Our Science

Mast Cell Diseases

Mast cells are the main storage centre for histamine which is released in large quantities in mast cell-related diseases such as mastocytosis and chronic urticaria. Histamine also plays an important role in many autoimmune, inflammatory, and allergic diseases. Primarily located in mast cells, histamine binds to receptors throughout the body when released, triggering a wide range of pathology. Excessive histamine can lead to urticaria, asthma, dermatitis flares, anaphylaxis, and various hypersensitivity reactions. It is also implicated in inflammatory diseases such as Crohn’s disease, ulcerative colitis, and migraine, as well as a range of drug hypersensitivities. The rapid and complete degradation of pathologically elevated histamine levels in blood and tissue by rhDAO can prevent activation of all 4 histamine receptors.

Limitations of Current Treatments

Current treatment strategies for mast cell related diseases include direct targeting of the mast cell populations, inhibitors of mast cell activation, and inhibitors of the mediators released by mast cells, the most important being histamine. None of these approaches directly deplete histamine concentrations and their lack of selectivity can be associated with significant toxicity at higher concentrations.

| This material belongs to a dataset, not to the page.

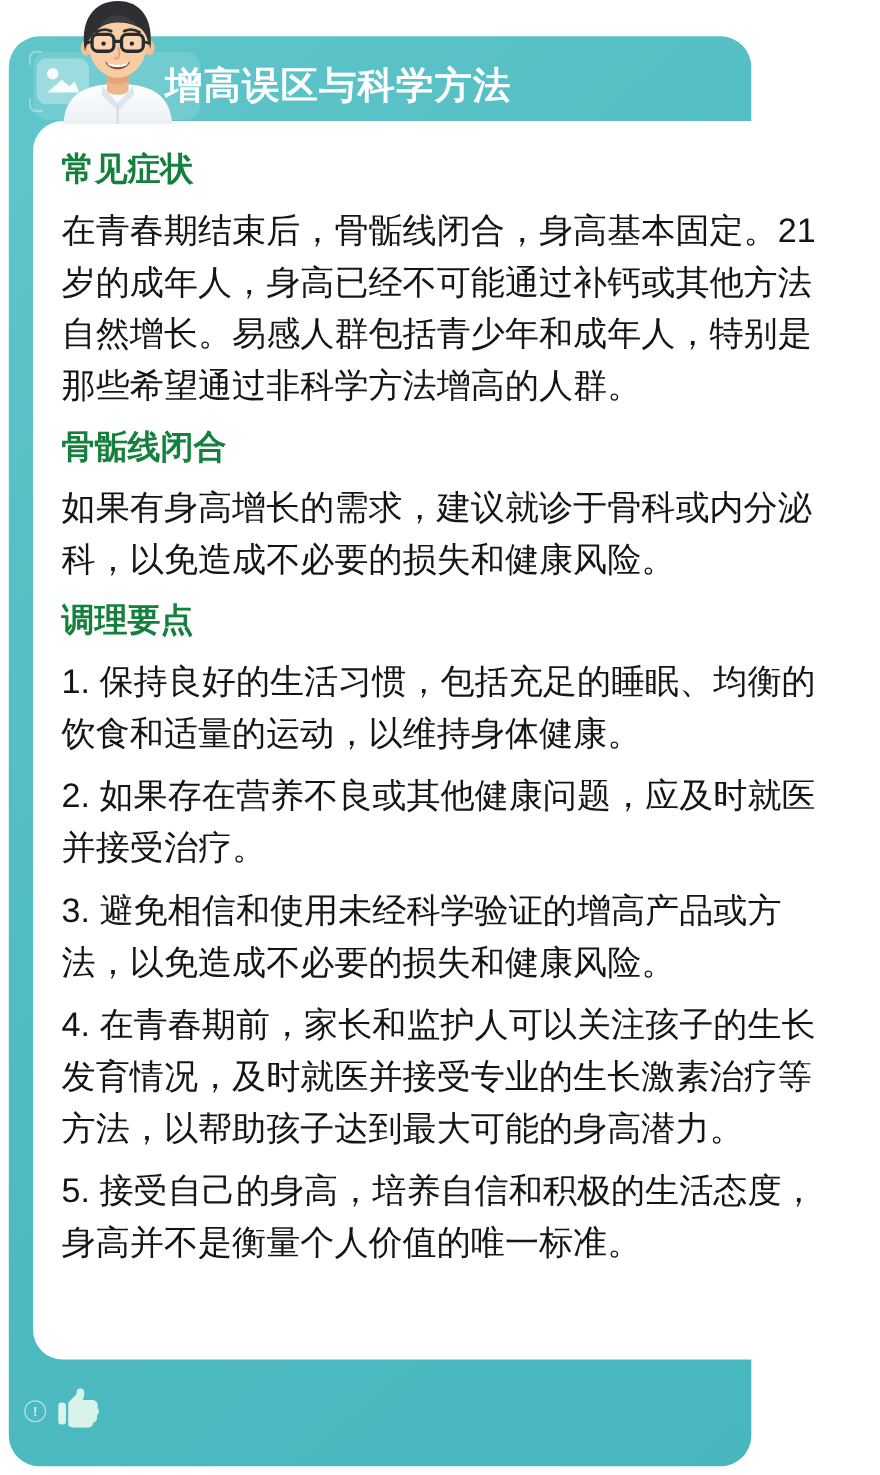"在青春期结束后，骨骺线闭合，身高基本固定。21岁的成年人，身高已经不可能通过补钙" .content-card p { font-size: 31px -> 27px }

The concentrations of histamine in our target diseases are high and cannot be adequately addressed by existing treatments. Our approach directly and rapidly degrades histamine thereby managing histamine concentrations and preventing activation of all 4 histamine receptors.

Recombinant Human Diamine Oxidase (rhDAO)

Our recombinant human diamine oxidase (rhDAO) offers a therapeutic that provides a direct, strong and persistent histamine degradation. Testing in both ex vivo and in vivo animal models has confirmed its ability to prevent and treat the physiological effects of high histamine concentrations. Remarkably, diamine oxidase is present in high concentrations during several months of normal pregnancy, providing early confidence in the clinical safety of this approach. The predicted human pharmacology supports its use in acute settings, where rapid onset is crucial, as well as in subacute and chronic conditions, where a prolonged half-life allows for persistent and profound histamine degradation.

Our Development Plan

Our clinical plan integrates studies involving both healthy volunteers and patients. This approach will define human pharmacology, confirm the pharmacodynamic effect of rhDAO, and facilitate rapid transition into a registration-directed clinical program. The initial target diseases include systemic mastocytosis and chronic urticaria, where histamine plays a pivotal role, and significant unmet medical needs exist. Early confirmation of human pharmacology and efficacy in healthy volunteer studies including histamine challenge, as well as patients with systemic mastocytosis will provide the clinical proof of concept to develop rhDAO in multiple diseases characterised by mast cell activation. Thereafter, opportunities exist to develop rhDAO in a a broad range of inflammatory, allergic, and autoimmune diseases.

Future Opportunities

The potential clinical applications of rhDAO are extensive. We intend to construct a comprehensive clinical development program to efficiently identify early signs of activity in selected diseases before advancing them into full development programs.